Текст для чтения:

______________________________

Родзянко, Александр Павлович

Поделись знанием:
Перейти к: навигация, поиск
Александр Павлович Родзянко
Дата рождения

13 августа 1879(1879-08-13)

Место рождения

Российская империя

Дата смерти

6 мая 1970(1970-05-06) (90 лет)

Место смерти

Нью-Йорк, США

Принадлежность

Российская империя Российская империя
Белое движение

Род войск

Кавалерия

Годы службы

1897—1920

Звание

полковник (1912)
генерал-лейтенант (1919)

Сражения/войны

Первая мировая война
Гражданская война в России:

Награды и премии

Алекса́ндр Па́влович Родзя́нко (13 августа 1879 — 6 мая 1970, Нью-Йорк) — генерал-лейтенант (1919), один из руководителей Белого движения на Северо-Западе России. С 19 июня и по 2 октября 1919 года Родзянко — командующий Северным корпусом, позднее переформированным в Северо-Западную армию.





Происхождение

Из дворянской семьи малороссийского происхождения. Отец — Павел Владимирович, крупный землевладелец. Мать — Мария Павловна, урождённая княжна Голицына. Дяди — председатель Государственной думы III и IV созывов М. В. Родзянко и князь П. П. Голицын. Брат — Павел Павлович, полковник Кавалергардского полка.

Окончил Пажеский корпус (1899), Офицерскую кавалерийскую школу (1907), кавалерийскую школу в Сомюре (Франция, 1908).

Кавалерийский офицер

С 1899 года — служил в Кавалергардском полку, корнет, с 1903 года — поручик, с 1907 — штаб-ротмистр, с 1911 — ротмистр, с 1912 — полковник. В 1908—1909 годах временно командовал эскадроном Его Величества. С 1909 года — начальник полковой учебной команды, 1909—1911 годах — командующий 2-м эскадроном, в 1911—1912 — командир этого эскадрона (после производства в ротмистры). С 1912 года — помощник командира полка по хозяйственной части.

Одновременно с военной службой много времени уделял конному спорту. В 1902 году участвовал в международных конных соревнованиях в Турине, был награждён кавалерским крестом итальянского ордена Короны. В 1911 году был участником крупных соревнований в Лондоне, в 1912 году в составе российской команды выступал на Олимпийских играх в Стокгольме.

В начале Первой мировой войны отправился на фронт, недолго служил во 2-м Кубанском, 1-м Линейном казачьем полках, в течение недели временно командовал 16-м Донским казачьим генерала Грекова полком. С 25 ноября 1914 года служил в 8-й армии. С 17 июля 1915 года — штаб-офицер Кавалергардского полка. С мая 1916 года — командир полка Офицерской кавалерийской школы, элитной воинской части, сформированной на основе постоянного состава школы. С апреля 1917 года — командующий 1-й бригады 17-й кавалерийской дивизии. В июне — июле 1917 был начальником гарнизона Риги. С октября 1917 года временно командовал 17-й кавалерийской дивизией. После её расформирования в 1918 году остался в Пскове, был интернирован наступающими немецкими войсками и отправлен в Германию.

______________________________

Раздел данных:
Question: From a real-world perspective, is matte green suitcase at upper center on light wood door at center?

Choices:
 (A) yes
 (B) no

______________________________

Задание: Выпишите дословно фрагмент текста об А. П. Родзянко, начиная со слов «Одновременно с военной» и заканчивая словами «играх в Стокгольме.». Список никак не связан с текстом об А. П. Родзянко.

Ответ:
Одновременно с военной службой много времени уделял конному спорту. В 1902 году участвовал в международных конных соревнованиях в Турине, был награждён кавалерским крестом итальянского ордена Короны. В 1911 году был участником крупных соревнований в Лондоне, в 1912 году в составе российской команды выступал на Олимпийских играх в Стокгольме.